Imaging Social Justice is an initiative of the King’s College London Visual and Embodied Research Methodologies Network (VEM) led by Jelke Boesten, Rachel Kerr (War Studies) and Cathy McIlwaine and which supports the work of PhD students and early career scholars. Imaging encompasses different modalities to make tangible human experiences of everyday violence and struggle for justice.
VEM aims to create spaces of knowledge-exchange and research excellence around visual, embodied and art-based methodologies within, across and beyond the social sciences. Members of the network seek to explore, in a variety of ways, the interfaces of social science research and collaborative arts-based methodologies in knowledge production and communication. The network emerged from several existing research projects that examined a) the arts as a site of commemoration, transformation and reconciliation in transitional societies, and b) arts to create a language to communicate gendered and racialised marginalisation and experiences of structural violence.
Situating different arts-based research projects in active dialogue with each other led to an exploration of the added value of collaboration between researchers and artists on the one hand, and the interplay between theory and experience, and knowledge and the senses, on the other hand. Since 2018, the VEM has organised several such dialogic, visual and embodied exchanges and collaborations together with The Exchange space at Bush House, King’s College London, and the Arts Cabinet.
A range of early-career and more experienced researchers and artists developed projects exploring questions first around gender and belonging through research projects on post-conflict commemoration in Peru, indigenous justice in Ecuador, energy use in Amazonian Brazil, queer identity in film, and violence against women. This was followed by a series of artist-researcher collaborations creating new insights on gendered marginalisation in Tajikistan, violence against women among Latin American migrant communities, right-wing speech in the UK, and the intelligibility of war-crimes and justice in the former Yugoslavia. Methodologies used were movement, poetry, performance, photography, illustration, visual arts, and film-still collage.
Imaging marginalisation and imagining social justice are the common threads through the themes and methodologies. As social scientists, working with artists allows for an entirely different angle to the questions our research raises. As such, following authors such as Eisner (2007), Barone and Eisner 2012), Leavy (2014) Springgay et al (2005), our arts-based research aims to increase our understandings of the social world beyond the world of scientific and scholarly language in search of liminal spaces created by the tensions between epistemological standpoints of artists and social science researchers (Finley 2007, 72).

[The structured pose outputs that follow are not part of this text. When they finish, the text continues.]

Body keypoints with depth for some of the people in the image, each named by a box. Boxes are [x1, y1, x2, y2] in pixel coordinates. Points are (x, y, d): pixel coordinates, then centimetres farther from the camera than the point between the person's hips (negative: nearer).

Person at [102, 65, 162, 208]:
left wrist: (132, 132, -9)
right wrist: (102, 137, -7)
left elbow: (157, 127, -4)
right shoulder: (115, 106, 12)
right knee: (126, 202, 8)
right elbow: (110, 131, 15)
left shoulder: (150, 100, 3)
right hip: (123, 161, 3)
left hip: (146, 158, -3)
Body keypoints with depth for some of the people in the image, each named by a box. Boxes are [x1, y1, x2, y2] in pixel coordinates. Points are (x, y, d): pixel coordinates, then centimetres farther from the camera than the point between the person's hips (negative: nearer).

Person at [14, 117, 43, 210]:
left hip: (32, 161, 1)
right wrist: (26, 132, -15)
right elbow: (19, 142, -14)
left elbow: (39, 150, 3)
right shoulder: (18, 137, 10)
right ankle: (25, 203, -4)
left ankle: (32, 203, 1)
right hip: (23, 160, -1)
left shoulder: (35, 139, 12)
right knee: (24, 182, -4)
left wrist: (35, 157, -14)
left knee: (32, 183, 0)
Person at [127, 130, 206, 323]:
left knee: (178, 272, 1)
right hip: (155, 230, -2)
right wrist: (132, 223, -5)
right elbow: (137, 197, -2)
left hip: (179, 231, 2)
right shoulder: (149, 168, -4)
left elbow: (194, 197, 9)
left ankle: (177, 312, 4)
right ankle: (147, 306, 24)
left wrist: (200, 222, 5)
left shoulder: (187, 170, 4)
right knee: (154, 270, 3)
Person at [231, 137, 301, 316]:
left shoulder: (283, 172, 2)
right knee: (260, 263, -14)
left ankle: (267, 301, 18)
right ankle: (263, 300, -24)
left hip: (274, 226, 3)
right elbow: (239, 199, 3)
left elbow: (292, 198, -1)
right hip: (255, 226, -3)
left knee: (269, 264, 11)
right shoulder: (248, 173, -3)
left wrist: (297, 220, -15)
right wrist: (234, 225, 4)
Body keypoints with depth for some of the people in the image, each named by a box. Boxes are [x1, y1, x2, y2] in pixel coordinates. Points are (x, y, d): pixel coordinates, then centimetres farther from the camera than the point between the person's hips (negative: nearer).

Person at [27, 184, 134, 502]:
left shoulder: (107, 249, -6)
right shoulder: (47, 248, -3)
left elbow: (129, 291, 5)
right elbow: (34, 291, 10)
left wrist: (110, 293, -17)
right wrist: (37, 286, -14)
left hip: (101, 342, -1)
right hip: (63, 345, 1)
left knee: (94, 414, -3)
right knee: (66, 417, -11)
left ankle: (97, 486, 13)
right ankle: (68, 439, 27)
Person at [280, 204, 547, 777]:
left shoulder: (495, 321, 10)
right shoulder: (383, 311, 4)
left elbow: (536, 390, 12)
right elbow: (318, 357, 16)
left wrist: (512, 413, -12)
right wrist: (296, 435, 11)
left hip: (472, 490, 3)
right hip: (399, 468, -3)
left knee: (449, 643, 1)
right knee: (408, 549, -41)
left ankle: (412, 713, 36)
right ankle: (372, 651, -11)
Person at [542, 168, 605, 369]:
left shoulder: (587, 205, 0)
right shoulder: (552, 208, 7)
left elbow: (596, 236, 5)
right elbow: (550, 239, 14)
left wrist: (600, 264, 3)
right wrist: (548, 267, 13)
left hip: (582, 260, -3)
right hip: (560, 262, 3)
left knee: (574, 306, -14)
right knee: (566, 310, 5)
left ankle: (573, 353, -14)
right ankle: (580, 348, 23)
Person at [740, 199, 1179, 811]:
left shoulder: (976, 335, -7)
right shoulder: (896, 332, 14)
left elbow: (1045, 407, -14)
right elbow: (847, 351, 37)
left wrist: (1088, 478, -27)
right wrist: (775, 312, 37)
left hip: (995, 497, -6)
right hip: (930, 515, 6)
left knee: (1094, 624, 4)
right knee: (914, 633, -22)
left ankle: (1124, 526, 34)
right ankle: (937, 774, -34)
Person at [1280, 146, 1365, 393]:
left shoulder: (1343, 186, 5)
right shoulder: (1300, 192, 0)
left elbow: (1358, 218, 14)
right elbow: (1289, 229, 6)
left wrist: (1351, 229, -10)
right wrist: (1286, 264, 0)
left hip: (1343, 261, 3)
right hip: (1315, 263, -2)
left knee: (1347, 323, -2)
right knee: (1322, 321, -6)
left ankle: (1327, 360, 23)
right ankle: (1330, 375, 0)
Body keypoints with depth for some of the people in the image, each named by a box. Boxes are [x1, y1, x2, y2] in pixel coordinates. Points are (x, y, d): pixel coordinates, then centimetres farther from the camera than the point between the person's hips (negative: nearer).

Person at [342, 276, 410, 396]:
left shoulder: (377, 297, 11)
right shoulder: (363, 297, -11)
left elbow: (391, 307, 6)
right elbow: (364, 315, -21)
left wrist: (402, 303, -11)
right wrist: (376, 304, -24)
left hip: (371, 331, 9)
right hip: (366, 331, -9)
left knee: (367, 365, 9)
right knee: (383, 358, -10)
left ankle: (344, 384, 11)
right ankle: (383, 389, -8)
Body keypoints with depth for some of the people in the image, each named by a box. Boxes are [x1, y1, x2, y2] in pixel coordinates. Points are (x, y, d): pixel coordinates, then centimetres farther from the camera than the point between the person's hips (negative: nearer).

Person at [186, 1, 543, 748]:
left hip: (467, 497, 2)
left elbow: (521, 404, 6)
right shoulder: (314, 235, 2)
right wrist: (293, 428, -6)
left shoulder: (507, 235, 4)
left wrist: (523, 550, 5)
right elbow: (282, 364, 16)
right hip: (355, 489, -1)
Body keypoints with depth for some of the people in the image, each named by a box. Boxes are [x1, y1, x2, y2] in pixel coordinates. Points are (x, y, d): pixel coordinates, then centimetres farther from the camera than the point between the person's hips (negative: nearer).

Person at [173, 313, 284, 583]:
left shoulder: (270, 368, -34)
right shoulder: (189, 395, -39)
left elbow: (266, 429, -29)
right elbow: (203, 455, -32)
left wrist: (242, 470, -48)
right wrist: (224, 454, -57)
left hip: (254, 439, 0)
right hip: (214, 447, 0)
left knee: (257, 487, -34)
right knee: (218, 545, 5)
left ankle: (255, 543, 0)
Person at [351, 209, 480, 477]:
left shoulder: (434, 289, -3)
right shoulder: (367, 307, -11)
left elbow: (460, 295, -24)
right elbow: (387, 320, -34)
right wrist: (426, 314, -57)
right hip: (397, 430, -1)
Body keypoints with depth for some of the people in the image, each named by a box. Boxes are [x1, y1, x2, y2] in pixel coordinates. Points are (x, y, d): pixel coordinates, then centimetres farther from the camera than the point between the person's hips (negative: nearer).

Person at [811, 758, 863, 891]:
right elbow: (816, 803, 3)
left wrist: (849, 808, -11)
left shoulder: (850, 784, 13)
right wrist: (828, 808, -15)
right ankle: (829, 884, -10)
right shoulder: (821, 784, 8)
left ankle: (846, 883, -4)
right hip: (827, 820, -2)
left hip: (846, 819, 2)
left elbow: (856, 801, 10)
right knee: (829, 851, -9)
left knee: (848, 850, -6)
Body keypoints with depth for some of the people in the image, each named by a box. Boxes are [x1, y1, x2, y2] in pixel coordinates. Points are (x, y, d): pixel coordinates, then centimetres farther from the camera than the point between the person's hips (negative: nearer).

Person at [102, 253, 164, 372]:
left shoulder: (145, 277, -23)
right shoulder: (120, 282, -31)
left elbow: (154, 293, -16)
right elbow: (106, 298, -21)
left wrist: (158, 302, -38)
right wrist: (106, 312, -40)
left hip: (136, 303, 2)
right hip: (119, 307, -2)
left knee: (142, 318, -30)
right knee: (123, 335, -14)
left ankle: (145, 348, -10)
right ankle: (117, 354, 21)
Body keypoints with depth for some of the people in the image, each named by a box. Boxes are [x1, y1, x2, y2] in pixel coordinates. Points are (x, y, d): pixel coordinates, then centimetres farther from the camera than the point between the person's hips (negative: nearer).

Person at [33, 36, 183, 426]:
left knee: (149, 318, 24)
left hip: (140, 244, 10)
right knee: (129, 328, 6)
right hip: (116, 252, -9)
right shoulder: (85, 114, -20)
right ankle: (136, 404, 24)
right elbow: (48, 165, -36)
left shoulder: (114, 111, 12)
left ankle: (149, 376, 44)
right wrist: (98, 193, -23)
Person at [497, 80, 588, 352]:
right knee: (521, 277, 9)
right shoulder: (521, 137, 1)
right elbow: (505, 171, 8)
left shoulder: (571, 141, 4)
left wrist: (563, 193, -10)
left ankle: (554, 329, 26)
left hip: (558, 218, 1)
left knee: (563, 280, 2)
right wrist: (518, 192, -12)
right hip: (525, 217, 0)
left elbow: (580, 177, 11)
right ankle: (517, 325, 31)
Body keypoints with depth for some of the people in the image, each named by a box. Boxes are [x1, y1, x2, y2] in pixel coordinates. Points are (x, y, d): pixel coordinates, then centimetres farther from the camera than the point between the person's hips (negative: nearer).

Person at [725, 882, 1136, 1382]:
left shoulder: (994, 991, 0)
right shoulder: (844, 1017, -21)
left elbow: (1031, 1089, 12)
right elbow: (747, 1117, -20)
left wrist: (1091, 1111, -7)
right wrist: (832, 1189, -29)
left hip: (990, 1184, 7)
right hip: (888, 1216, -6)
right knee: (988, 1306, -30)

Looking at and interpreting art is not the point; rather, it is the collaborative process between artist and researcher where new questions and understanding emerge. Imaging seeks to create something new from the collaboration between these two fields and ways of knowing, as well as to explore the benefits and potential challenges of such an approach. This seems particularly relevant to enhancing knowledge and understanding about social justice, as arts-based methods offer ameans of uncovering and accommodating multiple, complex, and often marginalised stories,and crucially for capturing paradox inherent in human responses.